Upper and lower blowers 7 and 8 as shown
Dampers 27a and 27b are provided in the ventilation passage leading to the air passage, and by controlling these two dampers, the amount of hot air from the lower air outlet 5 is reduced during heating as explained above. It may be configured such that the amount of cold air from the upper air outlet 4 is increased during cooling.

Furthermore, although the air conditioner of the present invention is assumed to be a general heat pump system, any system that performs air conditioning or heating may be used, such as a cold/hot water type fan coil unit.

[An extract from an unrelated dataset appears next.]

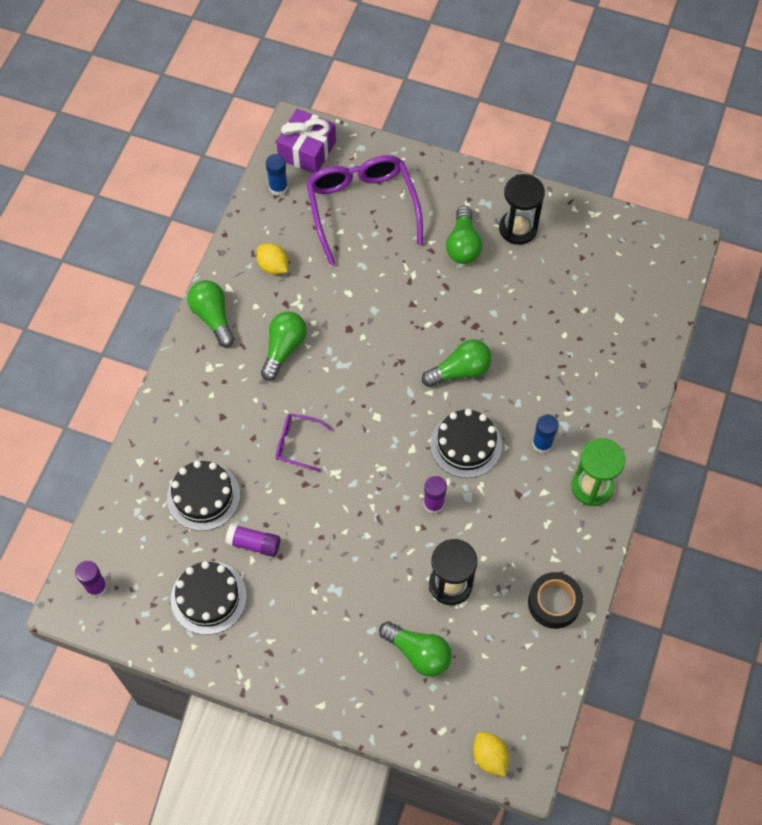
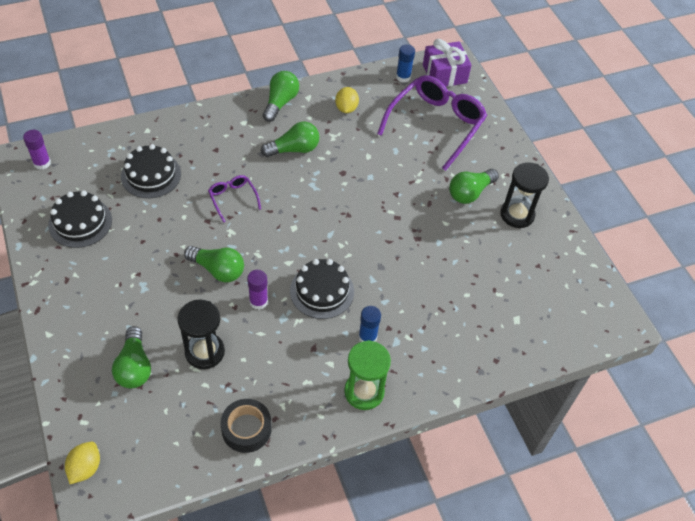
camera: 45 degrees right, 10 degrees down
(254, 544) = (139, 221): purple glue stick -> none
(460, 371) = (374, 252): green light bulb -> green light bulb (218, 270)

Moreover, the wind direction control device 1 of the present invention
0 and 11 are used as louvers, but it goes without saying that other means such as a device using a fluid element may also be used.

[Brief explanation of the drawing]

1A and 1B are a sectional view and a front view illustrating the configuration of an indoor unit of an air conditioner according to the present invention, FIG. 2 is a front view showing a state in which a decorative grille 14 is attached, and FIG. FIG. 4 is an electric circuit diagram illustrating means for controlling the air flow rates of the upper and lower blowers in the indoor unit, FIG. 4 is a characteristic diagram illustrating the control pattern of this control means, and FIG. FIG. 6 is a sectional view illustrating the configuration of an indoor unit of a conventional air conditioner. 1...Indoor unit, 2a...Wall surface, 3...Suction port,
4... Upper air outlet, 5... Lower air outlet, 6... Indoor heat exchanger, 7... Upper blower, 8... Lower blower, 9... Control device.

Claims (1)

[Scope of Claims] 1. An indoor unit of an air conditioner housed in a wall of a room, comprising: an upper outlet provided above the unit and blowing out conditioned air toward the room; and an upper outlet provided in the unit. an upper blower that blows conditioned air to the upper air outlet; a lower air outlet that is provided below the unit and blows conditioned air toward the room; and a lower air blower that is provided within the unit that blows conditioned air to the lower air outlet. 1. An indoor unit of an air conditioner, comprising: a downward blower that blows air; and a control device that independently controls air flow rates of the upper and lower blowers. 2. When the maximum air volume of the blower is required, the control device blows out the maximum air volume from both the upper and lower blowers, and when the maximum air volume is not required, the control device controls the air volume from the lower air outlet during heating according to the cooling or heating load. 2. The indoor unit of the air conditioner according to claim 1, wherein the indoor unit of the air conditioner according to claim 1 is controlled to increase the air volume from the upper air outlet during cooling.